Brad Smith has been president of Microsoft since 2015. He wrote the book “Tools and weapons: The Promise and the Peril of the Digital Age” in 2019, in collaboration with Carol Ann Browne, a Microsoft communication executive. They reviewed and updated the text in 2021, and this is the edition that got to my hands.
I approached “Tools and weapons” expecting a kind of boring, corporate, whitewashing book about the long-time unpopular Microsoft. To my surprise, it was an interesting account of what is the current strategy of Microsoft (very different to what I knew and thought) and, overall, a study of the relationship between tech companies, politics and social issues.
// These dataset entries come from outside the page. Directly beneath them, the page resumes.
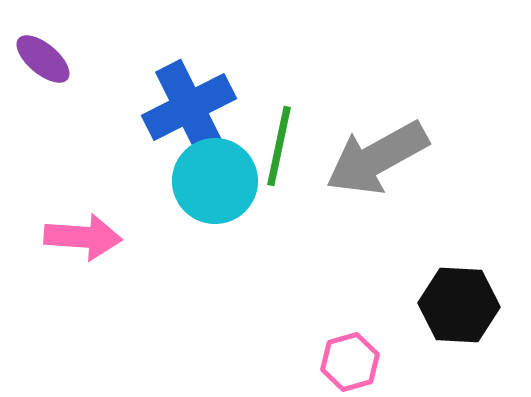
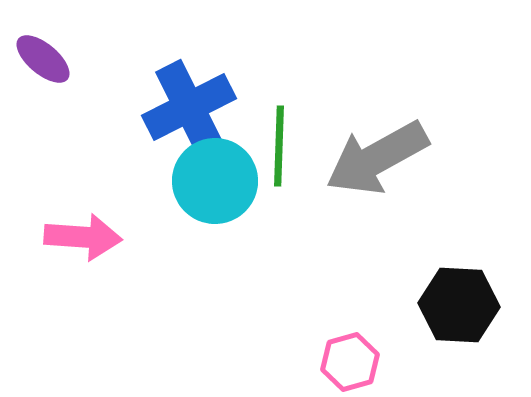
green line: rotated 10 degrees counterclockwise
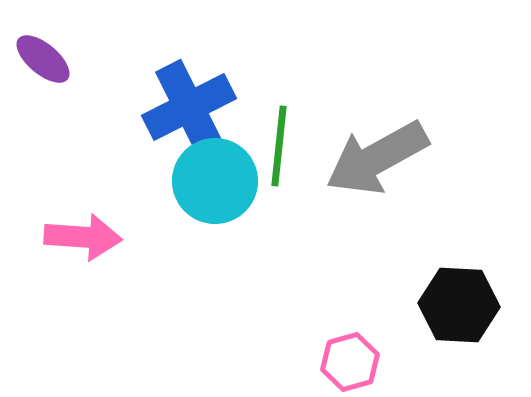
green line: rotated 4 degrees clockwise
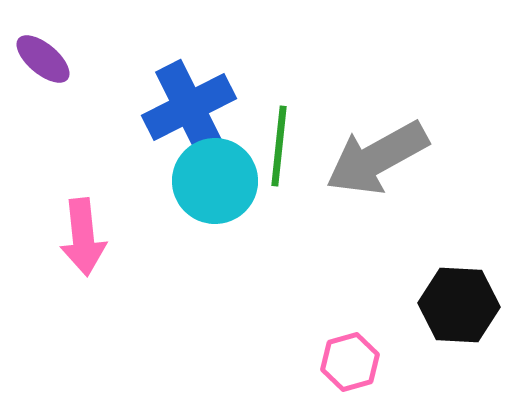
pink arrow: rotated 80 degrees clockwise
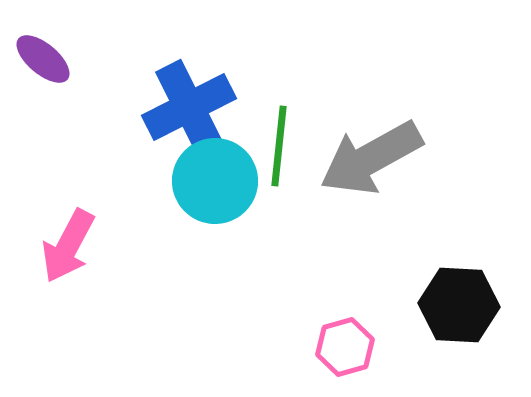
gray arrow: moved 6 px left
pink arrow: moved 15 px left, 9 px down; rotated 34 degrees clockwise
pink hexagon: moved 5 px left, 15 px up
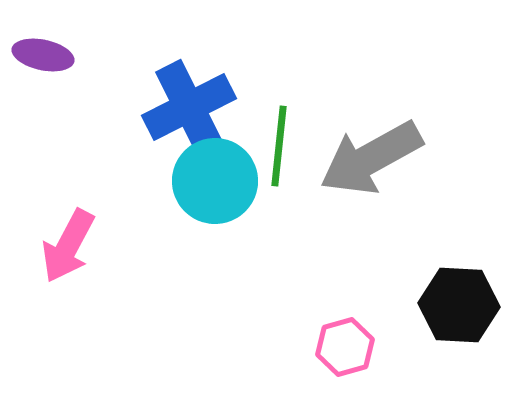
purple ellipse: moved 4 px up; rotated 28 degrees counterclockwise
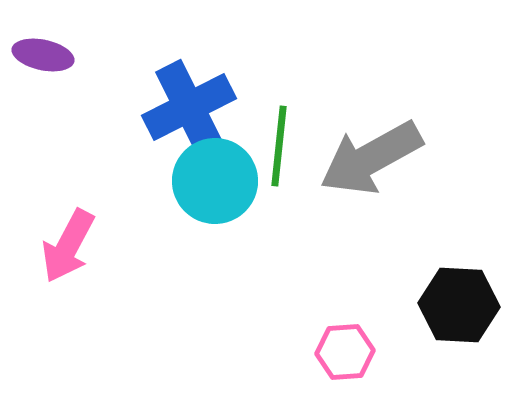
pink hexagon: moved 5 px down; rotated 12 degrees clockwise
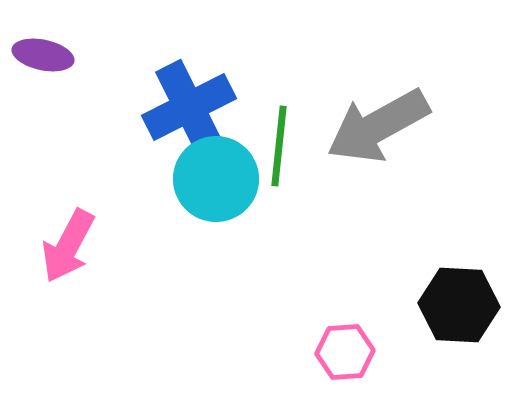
gray arrow: moved 7 px right, 32 px up
cyan circle: moved 1 px right, 2 px up
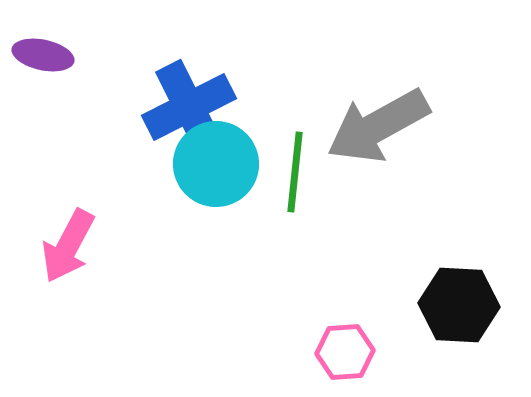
green line: moved 16 px right, 26 px down
cyan circle: moved 15 px up
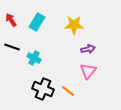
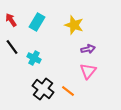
yellow star: rotated 18 degrees clockwise
black line: rotated 35 degrees clockwise
black cross: rotated 15 degrees clockwise
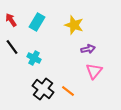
pink triangle: moved 6 px right
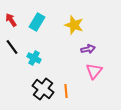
orange line: moved 2 px left; rotated 48 degrees clockwise
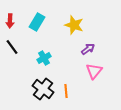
red arrow: moved 1 px left, 1 px down; rotated 144 degrees counterclockwise
purple arrow: rotated 24 degrees counterclockwise
cyan cross: moved 10 px right; rotated 32 degrees clockwise
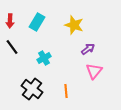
black cross: moved 11 px left
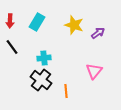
purple arrow: moved 10 px right, 16 px up
cyan cross: rotated 24 degrees clockwise
black cross: moved 9 px right, 9 px up
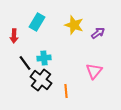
red arrow: moved 4 px right, 15 px down
black line: moved 13 px right, 16 px down
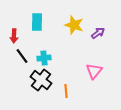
cyan rectangle: rotated 30 degrees counterclockwise
black line: moved 3 px left, 7 px up
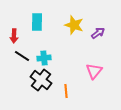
black line: rotated 21 degrees counterclockwise
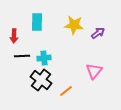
yellow star: rotated 12 degrees counterclockwise
black line: rotated 35 degrees counterclockwise
orange line: rotated 56 degrees clockwise
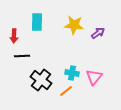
cyan cross: moved 28 px right, 15 px down; rotated 16 degrees clockwise
pink triangle: moved 6 px down
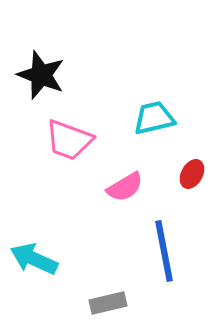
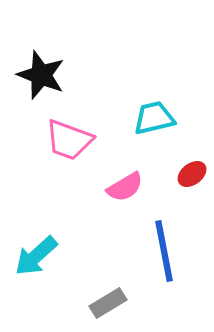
red ellipse: rotated 24 degrees clockwise
cyan arrow: moved 2 px right, 3 px up; rotated 66 degrees counterclockwise
gray rectangle: rotated 18 degrees counterclockwise
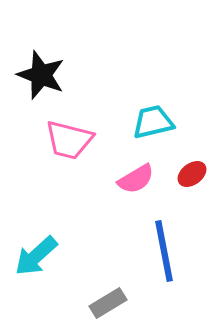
cyan trapezoid: moved 1 px left, 4 px down
pink trapezoid: rotated 6 degrees counterclockwise
pink semicircle: moved 11 px right, 8 px up
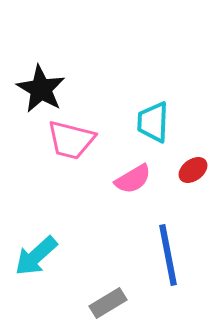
black star: moved 14 px down; rotated 9 degrees clockwise
cyan trapezoid: rotated 75 degrees counterclockwise
pink trapezoid: moved 2 px right
red ellipse: moved 1 px right, 4 px up
pink semicircle: moved 3 px left
blue line: moved 4 px right, 4 px down
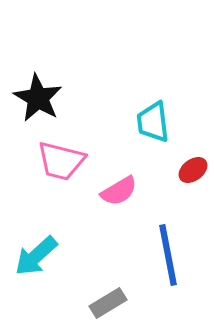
black star: moved 3 px left, 9 px down
cyan trapezoid: rotated 9 degrees counterclockwise
pink trapezoid: moved 10 px left, 21 px down
pink semicircle: moved 14 px left, 12 px down
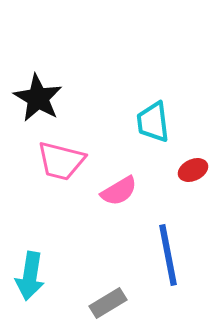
red ellipse: rotated 12 degrees clockwise
cyan arrow: moved 6 px left, 20 px down; rotated 39 degrees counterclockwise
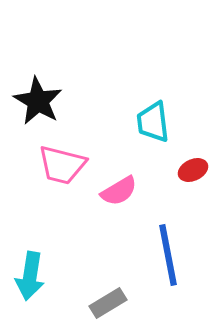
black star: moved 3 px down
pink trapezoid: moved 1 px right, 4 px down
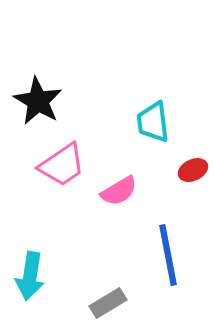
pink trapezoid: rotated 48 degrees counterclockwise
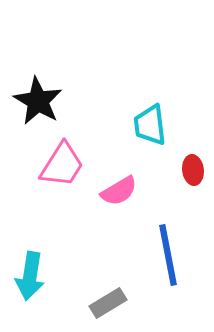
cyan trapezoid: moved 3 px left, 3 px down
pink trapezoid: rotated 24 degrees counterclockwise
red ellipse: rotated 72 degrees counterclockwise
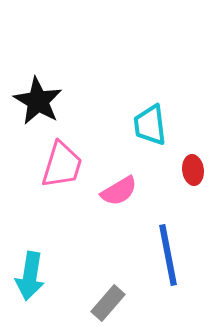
pink trapezoid: rotated 15 degrees counterclockwise
gray rectangle: rotated 18 degrees counterclockwise
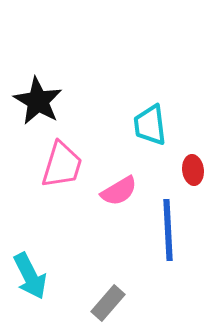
blue line: moved 25 px up; rotated 8 degrees clockwise
cyan arrow: rotated 36 degrees counterclockwise
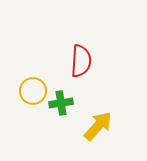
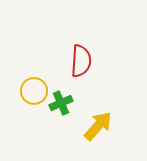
yellow circle: moved 1 px right
green cross: rotated 15 degrees counterclockwise
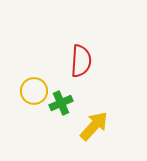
yellow arrow: moved 4 px left
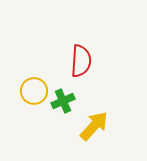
green cross: moved 2 px right, 2 px up
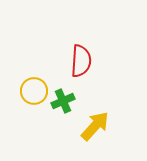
yellow arrow: moved 1 px right
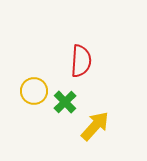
green cross: moved 2 px right, 1 px down; rotated 20 degrees counterclockwise
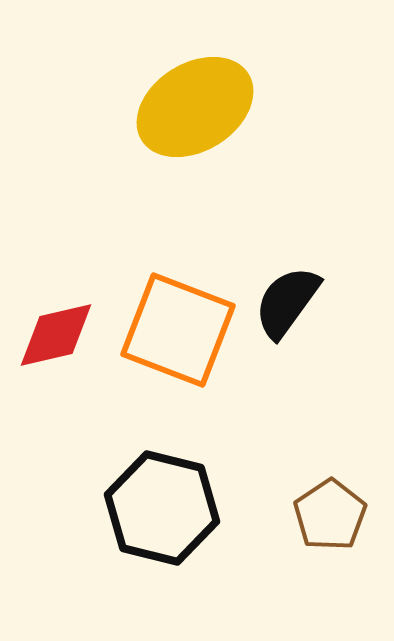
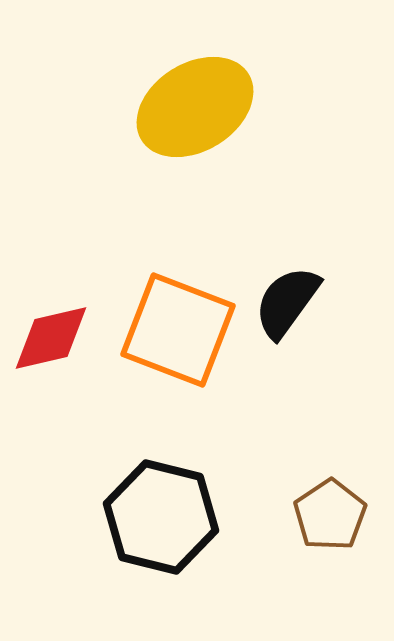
red diamond: moved 5 px left, 3 px down
black hexagon: moved 1 px left, 9 px down
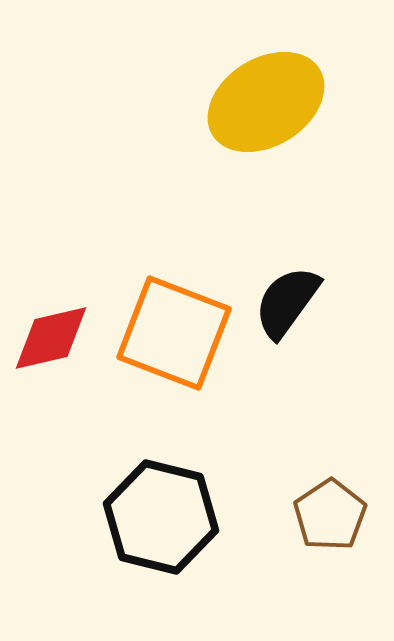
yellow ellipse: moved 71 px right, 5 px up
orange square: moved 4 px left, 3 px down
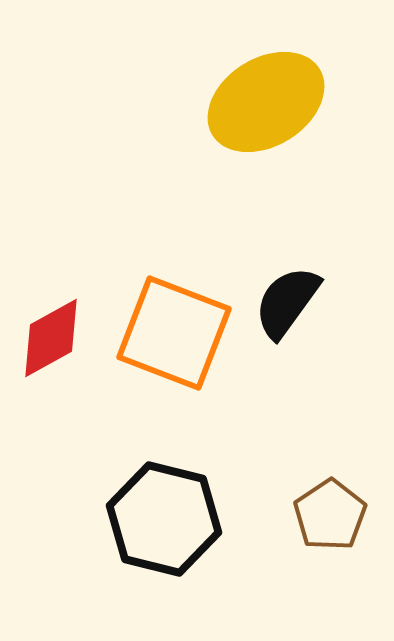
red diamond: rotated 16 degrees counterclockwise
black hexagon: moved 3 px right, 2 px down
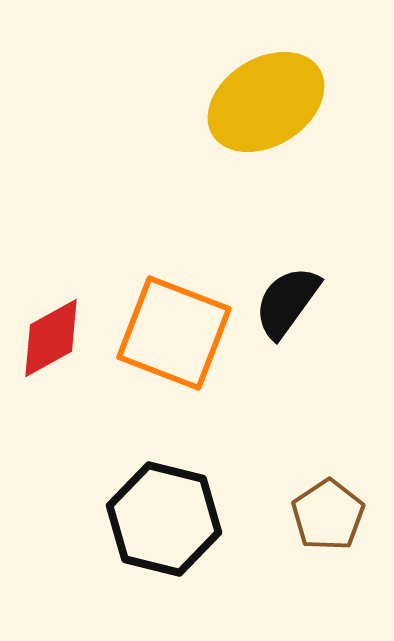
brown pentagon: moved 2 px left
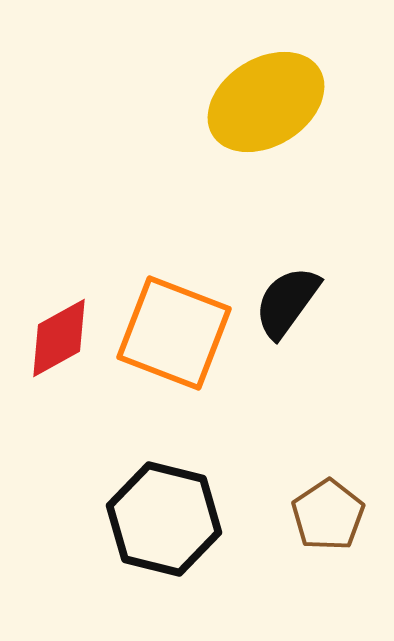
red diamond: moved 8 px right
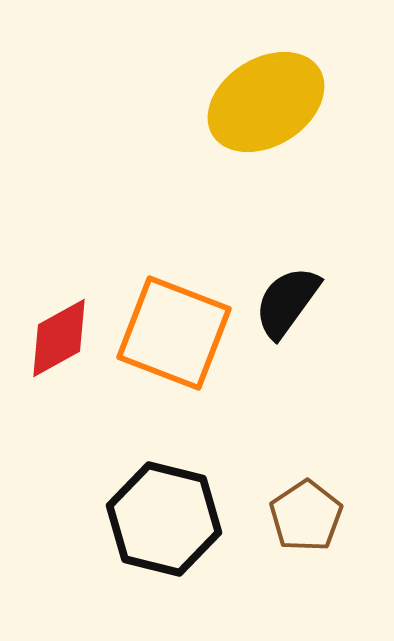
brown pentagon: moved 22 px left, 1 px down
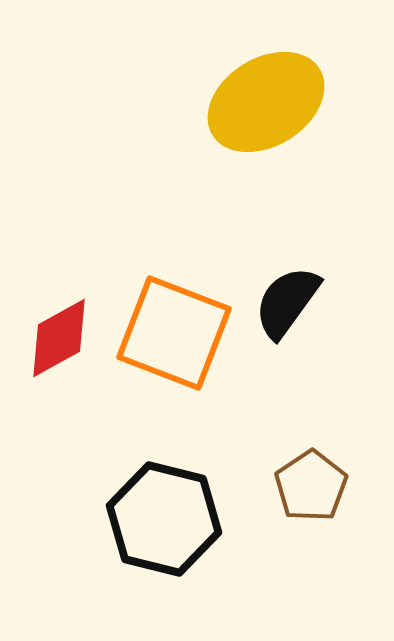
brown pentagon: moved 5 px right, 30 px up
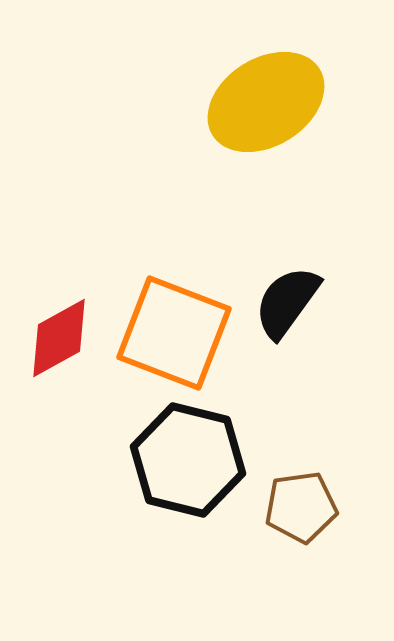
brown pentagon: moved 10 px left, 21 px down; rotated 26 degrees clockwise
black hexagon: moved 24 px right, 59 px up
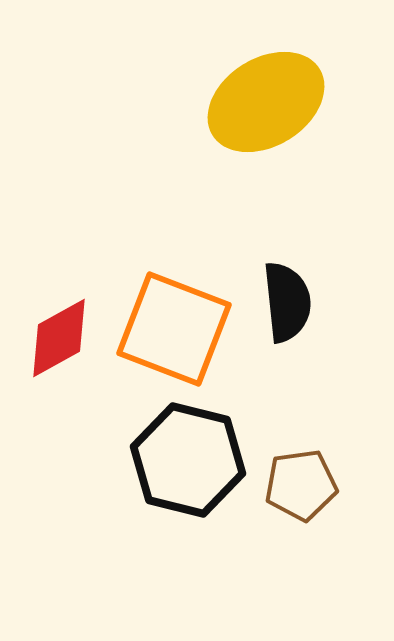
black semicircle: rotated 138 degrees clockwise
orange square: moved 4 px up
brown pentagon: moved 22 px up
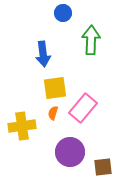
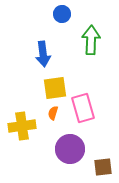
blue circle: moved 1 px left, 1 px down
pink rectangle: rotated 56 degrees counterclockwise
purple circle: moved 3 px up
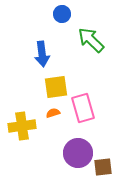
green arrow: rotated 48 degrees counterclockwise
blue arrow: moved 1 px left
yellow square: moved 1 px right, 1 px up
orange semicircle: rotated 56 degrees clockwise
purple circle: moved 8 px right, 4 px down
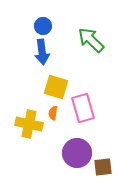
blue circle: moved 19 px left, 12 px down
blue arrow: moved 2 px up
yellow square: rotated 25 degrees clockwise
orange semicircle: rotated 64 degrees counterclockwise
yellow cross: moved 7 px right, 2 px up; rotated 20 degrees clockwise
purple circle: moved 1 px left
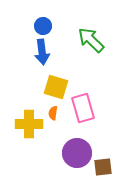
yellow cross: rotated 12 degrees counterclockwise
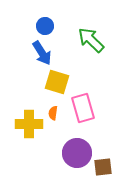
blue circle: moved 2 px right
blue arrow: moved 1 px down; rotated 25 degrees counterclockwise
yellow square: moved 1 px right, 5 px up
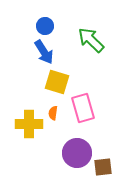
blue arrow: moved 2 px right, 1 px up
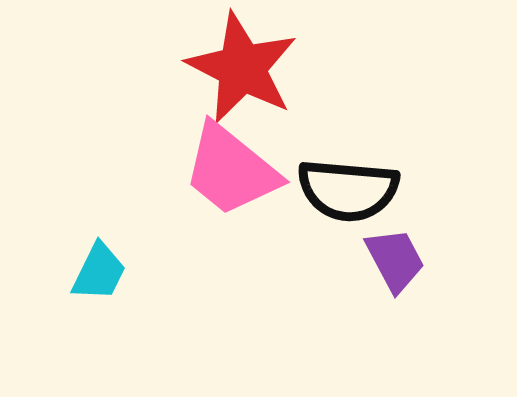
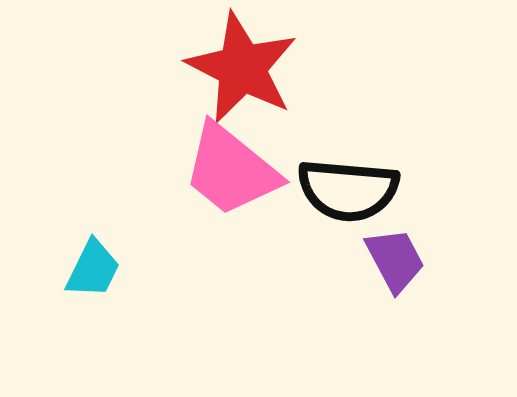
cyan trapezoid: moved 6 px left, 3 px up
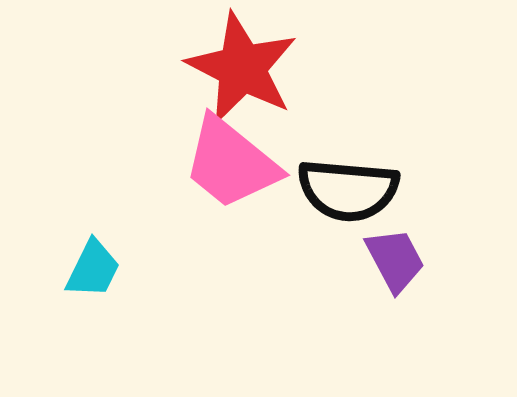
pink trapezoid: moved 7 px up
I do not believe that Brad Smith wrote himself this 400-page book. I would not believe it even I had seen him typing the text, letter after letter, in front of me. I guess that the book agent has made an index of mandatory topics, and then the long list of back team members mentioned in the acknowledgment worked the text based on feedback and anecdotes provided by the author.
In any case, it was useful for me to understand the latest movements of Microsoft, for example why it is suddenly embracing open-source and open-data projects like .NET Core and OpenAI. It is also a heuristic and global view of IT and latest tech trends, taking advantage of the privilege experience of Brad Smith, who has much of the international forums and global interlocutors available to him.